Hey bro, I just changed both the master cylinder and hydroboost with OEM parts, but I'm getting an annoying break fluid leak and I can't figure out where is coming from. Is not from the sensors or the pressure lines. The hydroboost is wet underneath. Could it be the part where they both meet? I see some small drops from the whole under the hydroboost. Any ideas? Thanks in advance 🤙
1. Chock the rear wheels and raise the front end, supporting it on jack stands (You must be able to turn the wheels lock to lock). 2. With the engine NOT running, turn the key to the accessories position (Unlock the steering wheel). 3. Turn the wheels, lock to lock 20 times. 4. Press the brake five times. 5. Repeat steps three and four 25 times. Because hydraboost trucks share the power steering's reservoir and get their hydraulic pressure from the power steering pump, this is the only way to bleed the air out of the system. I know it seems excessive in the amount of times you do the procedure, but believe me, it works. Be sure to check your power steering reservoir level after the first few cycles, it WILL go down. If you still have issues after doing this procedure, there is something else wrong. Start checking lines and seals if it continues to have issues.
The brakes shouldn't ever fail because of the Hydroboost. It's merely a hydraulic assist, meaning less foot force to do the same work. If the HB has failed, it will just take more pressure on the pedal to stop. If the HB fails catastrophically and there's Power Steering fluid leaking everywhere, you'll most likely destroy the PS pump and have no power steering. Both should work, however, more difficult to use.
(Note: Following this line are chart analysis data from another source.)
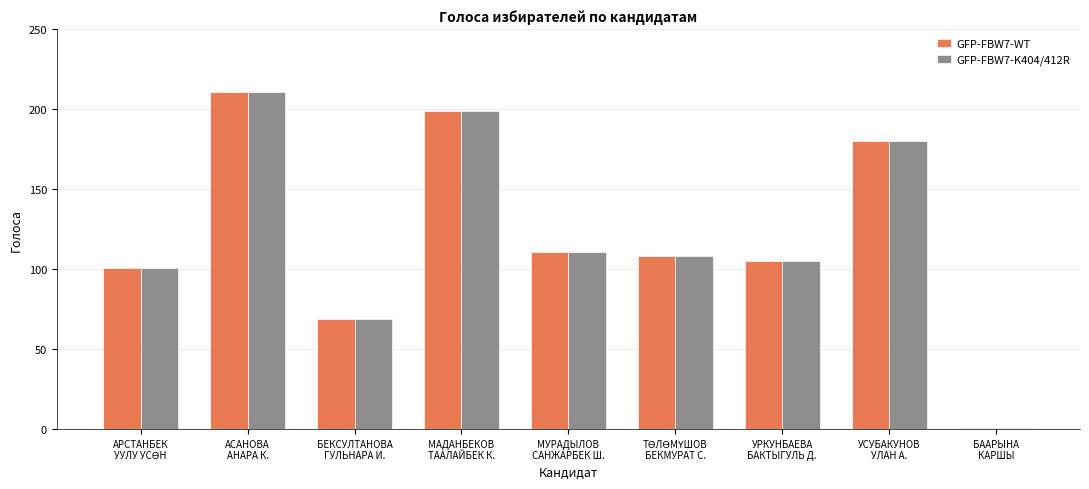

Reading left to right, what are all the values shown in this chart?

GFP-FBW7-WT: 101	211	69	199	111	108	105	180	1
GFP-FBW7-K404/412R: 101	211	69	199	111	108	105	180	1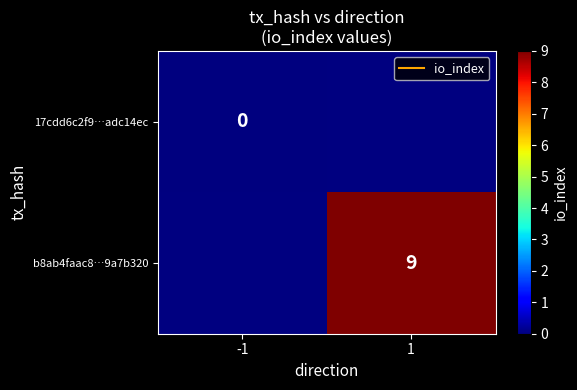

Which has a higher value, 1 or -1?

-1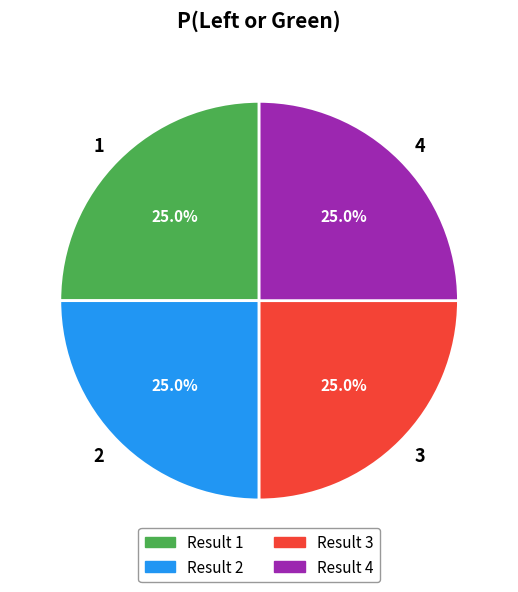

Is there any slice that represents more than half of the pie?

No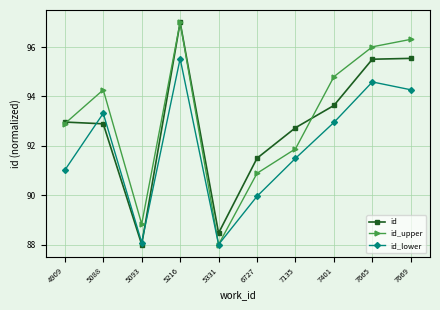

What is the sum of the id_lower values at 6727 and 5331?

178.0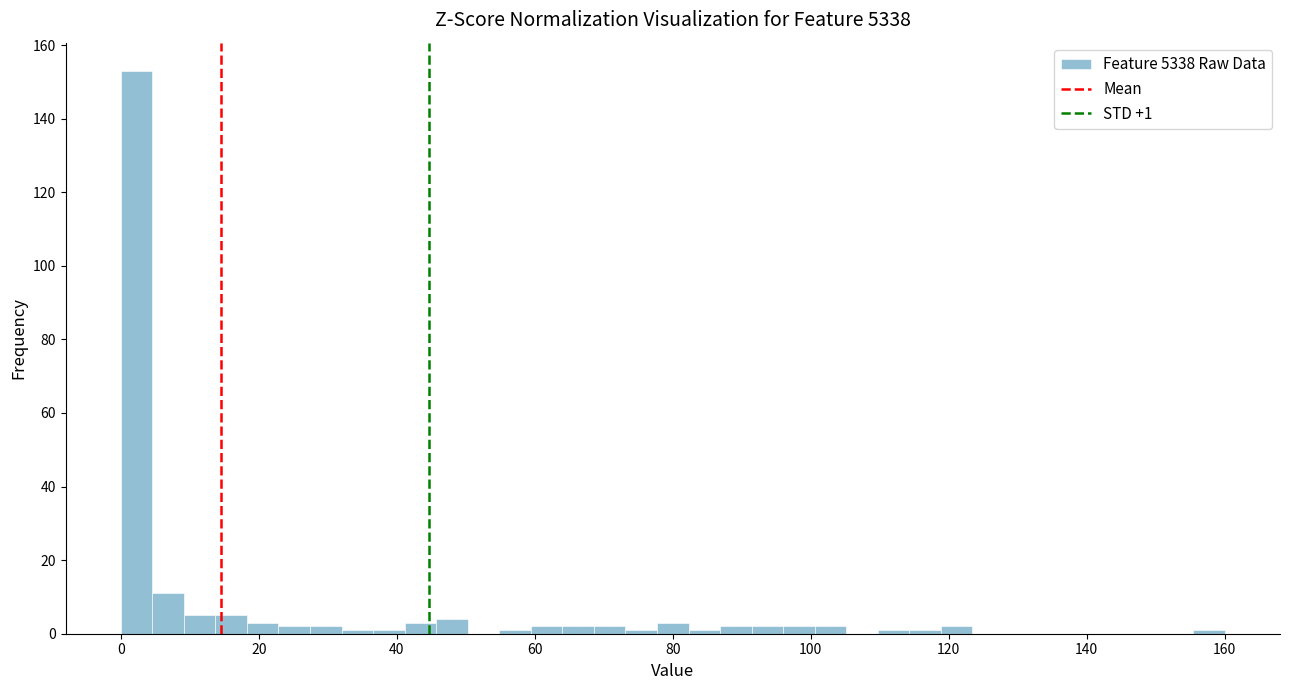

Read against the x-axis, roughly where is the centre of the tallest bar?

2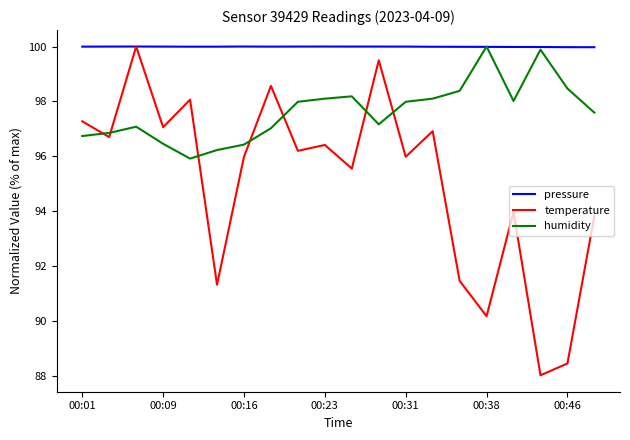

What is the lowest value of the pressure series?

100.0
@@USAF99 that seems to be my problem. The brakes work it just takes more there is no assist. But the steering seems normal. So should be the hydro boost. Hope so because I already bought the hydro boost. Thanks for making the video, gives me a good idea. My truck is a 2009 Ford f250 with a 6.4.
you ever had any issues on your braking? mines not stopping like it should, Ive replaced both front calipers, brake pads, bleed the system and still the same. pedal is good but i really have to make sure i hit the brakes good and hard to stop.
check the slider bolts on your calipers. Are they seized? They should slide in an out without hardly any effort. If you find even one seized or tough to move, take it out, clean it up and lube it up with brake grease. Re-bleed and see if that doesn't change your issue.
@@USAF99 that was the first thing I checked. All good. I just did a complete fluid flush so I’ll take it out for a test drive later. Getting hit with a lot of rain from hurricane here in New York right now
@@Hulker28 You said front calipers but didn't specify if you replaced the rears. Are those up to the same level of good as the fronts? Believe it or not, if one of the rears is sticking it will cause issues. The brakes actually apply the rears first as well so that might be your extra effort to stop.
@@mevencio15 Most likely air in the system. Since these trucks share power steering and assisted brakes with the same pressure system, and you opened that system to replace the HBoost, I would start with an ABS Service Bleed (Forscan can do it) and then a power steering system bleed. Both procedures are very easy to do and both will rid air from the system you are working on. Hope that helps!